L'annuncio della morte
A confermare il decesso è la sua agenzia, LA Direct Models (la stessa di un'altra attrice, Olivia Nova, morta pochi giorni fa) in un comunicato: "Di recente sono state fatte molti commenti sul numero di "attrici" scomparse negli ultimi mesi. Con grande tristezza dobbiamo informare che la lista è aumentata. Olivia Lua è morta questa mattina. Possa riposare in pace". Il portavoce dell'agenzia Derek Hay ha spiegato che Olivia Lua era in riabilitazione per risolvere un problema di dipendenza: "La famiglia e gli amici intimi nutrivano profonda preoccupazione per il numero di farmaci che le erano stati prescritti. Se le medicine sono state mischiate a droghe o alcol, è probabile che siano la causa della sua morte. Siamo profondamente scioccati e rattristati, abbiamo espresso la nostra solidarietà a coloro che le erano più vicini".
L'ultimo tweet enigmatico
Olivia Lua aveva firmato con LA Direct Models ad aprile 2017 ma era rimasta inattiva fino a ottobre, per problemi personali che l'avevano già portata in rehab. Poi, il ritorno al lavoro e la ricaduta. Suona oggi inquietante l'ultimo tweet la notte prima di morire: una foto di lei vestita di nero e la frase "Lo sento ovunque, niente mi fa più paura".
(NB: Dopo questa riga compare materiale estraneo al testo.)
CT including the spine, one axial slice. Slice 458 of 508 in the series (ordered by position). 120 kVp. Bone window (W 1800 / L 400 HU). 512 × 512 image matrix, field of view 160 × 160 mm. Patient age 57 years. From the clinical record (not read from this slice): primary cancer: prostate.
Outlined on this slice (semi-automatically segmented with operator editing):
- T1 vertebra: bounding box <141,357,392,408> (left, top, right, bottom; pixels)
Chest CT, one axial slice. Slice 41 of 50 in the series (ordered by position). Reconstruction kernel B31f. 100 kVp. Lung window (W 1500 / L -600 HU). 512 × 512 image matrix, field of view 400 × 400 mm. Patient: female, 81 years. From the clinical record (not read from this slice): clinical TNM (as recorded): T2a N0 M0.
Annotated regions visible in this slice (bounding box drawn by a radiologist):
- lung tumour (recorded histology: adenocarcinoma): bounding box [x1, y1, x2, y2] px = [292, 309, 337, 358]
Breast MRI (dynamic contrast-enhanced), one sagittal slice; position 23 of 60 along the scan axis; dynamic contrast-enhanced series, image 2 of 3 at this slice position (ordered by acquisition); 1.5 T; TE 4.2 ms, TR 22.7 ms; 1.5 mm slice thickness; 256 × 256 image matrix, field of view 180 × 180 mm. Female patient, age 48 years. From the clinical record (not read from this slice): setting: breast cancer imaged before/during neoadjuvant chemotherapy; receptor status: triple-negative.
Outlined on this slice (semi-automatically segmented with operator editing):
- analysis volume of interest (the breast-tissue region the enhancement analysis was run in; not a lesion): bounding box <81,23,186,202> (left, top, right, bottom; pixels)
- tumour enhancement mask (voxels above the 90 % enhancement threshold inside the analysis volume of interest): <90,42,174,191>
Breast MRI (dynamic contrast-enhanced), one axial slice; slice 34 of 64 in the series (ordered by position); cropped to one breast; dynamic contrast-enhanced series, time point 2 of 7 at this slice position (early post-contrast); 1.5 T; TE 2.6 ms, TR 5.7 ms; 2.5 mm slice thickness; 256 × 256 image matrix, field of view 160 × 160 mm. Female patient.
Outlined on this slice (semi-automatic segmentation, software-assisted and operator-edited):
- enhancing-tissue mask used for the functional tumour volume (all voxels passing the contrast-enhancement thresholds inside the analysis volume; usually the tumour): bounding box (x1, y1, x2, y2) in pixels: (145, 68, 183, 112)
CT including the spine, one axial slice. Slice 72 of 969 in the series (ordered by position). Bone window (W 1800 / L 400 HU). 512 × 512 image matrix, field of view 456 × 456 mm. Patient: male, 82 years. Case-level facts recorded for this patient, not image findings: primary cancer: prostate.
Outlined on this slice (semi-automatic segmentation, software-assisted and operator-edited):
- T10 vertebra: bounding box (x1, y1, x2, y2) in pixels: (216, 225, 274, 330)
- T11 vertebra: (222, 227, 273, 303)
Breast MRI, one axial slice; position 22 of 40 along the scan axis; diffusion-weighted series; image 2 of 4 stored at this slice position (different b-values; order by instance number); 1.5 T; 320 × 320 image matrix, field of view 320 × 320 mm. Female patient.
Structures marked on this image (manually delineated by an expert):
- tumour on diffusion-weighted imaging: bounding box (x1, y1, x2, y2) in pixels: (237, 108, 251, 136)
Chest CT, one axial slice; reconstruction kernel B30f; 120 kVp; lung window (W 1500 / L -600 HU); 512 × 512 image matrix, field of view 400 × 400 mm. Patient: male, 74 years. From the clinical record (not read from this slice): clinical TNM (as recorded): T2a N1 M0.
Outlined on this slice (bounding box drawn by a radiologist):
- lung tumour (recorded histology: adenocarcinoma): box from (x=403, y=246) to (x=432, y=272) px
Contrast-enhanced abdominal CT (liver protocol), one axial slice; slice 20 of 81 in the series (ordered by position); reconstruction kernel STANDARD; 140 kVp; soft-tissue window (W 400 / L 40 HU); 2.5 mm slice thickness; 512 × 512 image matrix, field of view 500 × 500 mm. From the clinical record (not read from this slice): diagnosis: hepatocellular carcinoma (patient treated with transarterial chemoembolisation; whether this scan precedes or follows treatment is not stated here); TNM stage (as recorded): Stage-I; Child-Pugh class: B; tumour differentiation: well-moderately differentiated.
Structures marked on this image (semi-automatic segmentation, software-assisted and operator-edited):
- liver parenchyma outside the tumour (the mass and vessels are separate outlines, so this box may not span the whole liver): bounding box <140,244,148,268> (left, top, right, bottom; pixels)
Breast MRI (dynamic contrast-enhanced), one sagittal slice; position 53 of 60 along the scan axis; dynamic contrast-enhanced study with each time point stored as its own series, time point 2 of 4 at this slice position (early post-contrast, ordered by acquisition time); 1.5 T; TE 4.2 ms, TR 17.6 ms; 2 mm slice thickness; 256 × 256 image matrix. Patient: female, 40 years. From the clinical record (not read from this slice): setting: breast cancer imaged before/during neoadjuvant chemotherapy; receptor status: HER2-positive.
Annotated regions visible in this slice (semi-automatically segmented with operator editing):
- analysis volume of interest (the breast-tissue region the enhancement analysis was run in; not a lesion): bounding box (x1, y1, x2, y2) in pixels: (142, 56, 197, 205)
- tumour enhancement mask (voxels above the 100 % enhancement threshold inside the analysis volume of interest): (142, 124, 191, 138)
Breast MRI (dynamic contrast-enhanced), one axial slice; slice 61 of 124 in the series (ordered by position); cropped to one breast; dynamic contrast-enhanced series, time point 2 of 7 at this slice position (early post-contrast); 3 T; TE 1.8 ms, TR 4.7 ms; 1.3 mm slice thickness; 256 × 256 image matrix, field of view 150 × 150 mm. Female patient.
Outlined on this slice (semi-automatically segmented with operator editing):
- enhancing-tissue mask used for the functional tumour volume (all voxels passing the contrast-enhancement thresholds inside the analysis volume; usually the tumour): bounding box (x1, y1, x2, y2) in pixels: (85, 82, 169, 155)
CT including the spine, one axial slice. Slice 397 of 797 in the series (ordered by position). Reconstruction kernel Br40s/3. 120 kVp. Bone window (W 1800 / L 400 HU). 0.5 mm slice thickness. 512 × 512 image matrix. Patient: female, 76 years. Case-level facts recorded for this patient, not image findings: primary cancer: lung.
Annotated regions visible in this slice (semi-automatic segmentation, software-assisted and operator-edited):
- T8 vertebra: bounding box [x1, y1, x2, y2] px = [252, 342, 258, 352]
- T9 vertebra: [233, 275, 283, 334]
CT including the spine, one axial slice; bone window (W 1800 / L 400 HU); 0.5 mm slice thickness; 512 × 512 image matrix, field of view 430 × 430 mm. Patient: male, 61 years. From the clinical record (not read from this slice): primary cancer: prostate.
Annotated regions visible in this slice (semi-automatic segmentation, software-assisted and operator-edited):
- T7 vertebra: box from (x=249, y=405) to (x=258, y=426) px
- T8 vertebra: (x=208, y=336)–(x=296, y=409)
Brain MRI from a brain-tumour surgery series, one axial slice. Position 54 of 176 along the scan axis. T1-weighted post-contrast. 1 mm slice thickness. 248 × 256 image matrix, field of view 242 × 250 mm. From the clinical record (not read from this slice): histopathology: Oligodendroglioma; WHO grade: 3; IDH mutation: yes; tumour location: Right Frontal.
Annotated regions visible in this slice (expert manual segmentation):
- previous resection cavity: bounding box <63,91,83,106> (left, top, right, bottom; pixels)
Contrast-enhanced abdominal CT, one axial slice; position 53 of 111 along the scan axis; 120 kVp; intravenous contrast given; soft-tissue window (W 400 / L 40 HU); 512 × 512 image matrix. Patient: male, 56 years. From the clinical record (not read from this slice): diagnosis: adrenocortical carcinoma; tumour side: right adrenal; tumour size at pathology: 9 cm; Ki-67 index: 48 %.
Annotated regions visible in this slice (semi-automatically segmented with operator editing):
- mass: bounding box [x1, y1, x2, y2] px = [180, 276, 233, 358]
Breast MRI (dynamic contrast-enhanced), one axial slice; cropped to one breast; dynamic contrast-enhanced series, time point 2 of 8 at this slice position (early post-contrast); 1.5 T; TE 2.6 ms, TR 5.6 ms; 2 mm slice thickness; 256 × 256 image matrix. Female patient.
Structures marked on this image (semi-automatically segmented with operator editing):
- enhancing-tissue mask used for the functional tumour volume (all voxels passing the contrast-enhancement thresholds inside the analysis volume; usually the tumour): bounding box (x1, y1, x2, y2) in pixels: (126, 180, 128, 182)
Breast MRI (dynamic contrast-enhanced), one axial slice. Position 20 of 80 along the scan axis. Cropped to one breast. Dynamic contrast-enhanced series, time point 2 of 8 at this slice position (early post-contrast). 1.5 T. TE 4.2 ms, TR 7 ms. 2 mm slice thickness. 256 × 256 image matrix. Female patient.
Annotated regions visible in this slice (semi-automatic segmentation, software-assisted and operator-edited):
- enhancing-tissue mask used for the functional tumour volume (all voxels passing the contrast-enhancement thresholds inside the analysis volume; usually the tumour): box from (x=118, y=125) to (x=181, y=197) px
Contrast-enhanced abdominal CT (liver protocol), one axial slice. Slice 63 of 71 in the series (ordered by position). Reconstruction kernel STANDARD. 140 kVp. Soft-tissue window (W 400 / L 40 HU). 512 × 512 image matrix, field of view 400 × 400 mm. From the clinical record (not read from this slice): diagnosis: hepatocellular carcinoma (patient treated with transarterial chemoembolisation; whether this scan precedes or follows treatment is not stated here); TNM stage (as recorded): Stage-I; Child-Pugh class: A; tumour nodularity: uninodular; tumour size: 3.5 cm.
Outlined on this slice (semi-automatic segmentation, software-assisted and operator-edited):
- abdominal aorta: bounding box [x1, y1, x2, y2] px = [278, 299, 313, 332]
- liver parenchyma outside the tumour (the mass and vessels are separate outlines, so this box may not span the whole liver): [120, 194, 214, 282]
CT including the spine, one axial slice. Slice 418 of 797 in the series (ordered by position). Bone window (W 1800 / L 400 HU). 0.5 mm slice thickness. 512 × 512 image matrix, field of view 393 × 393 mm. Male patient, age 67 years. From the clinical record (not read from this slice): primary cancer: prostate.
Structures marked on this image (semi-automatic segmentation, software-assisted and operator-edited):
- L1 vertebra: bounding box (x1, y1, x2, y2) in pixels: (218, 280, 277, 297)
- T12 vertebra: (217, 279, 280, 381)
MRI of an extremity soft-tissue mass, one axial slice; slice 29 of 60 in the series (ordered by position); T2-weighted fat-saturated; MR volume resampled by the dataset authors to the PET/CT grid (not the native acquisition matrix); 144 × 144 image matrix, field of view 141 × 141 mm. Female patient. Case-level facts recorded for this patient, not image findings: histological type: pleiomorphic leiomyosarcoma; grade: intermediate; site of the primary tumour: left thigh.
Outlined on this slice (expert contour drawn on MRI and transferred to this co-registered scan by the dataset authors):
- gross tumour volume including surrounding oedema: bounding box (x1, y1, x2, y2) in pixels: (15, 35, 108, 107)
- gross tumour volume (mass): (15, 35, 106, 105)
Il primo caso di questa drammatica statistica è quello di Shyla Stylez, trovata morta ai primi di novembre 2017. È deceduta improvvisamente nel sonno durante una breve permanenza a casa della madre a Los Angeles e tuttora la causa della sua morte non è stata divulgata. Il 6 dicembre, invece, si suicidava August Ames, a soli 23 anni. Si è parlato di depressione come possibile causa del gesto, forse causata anche da alcuni attacchi di cyberbullismo. Pochi giorni dopo, il 15 dicembre, la 31enne Yuri Luv è morta a causa di una overdose, mentre il 7 gennaio è stato trovato il corpo della già citata Olivia Nova: aveva solo 20 anni.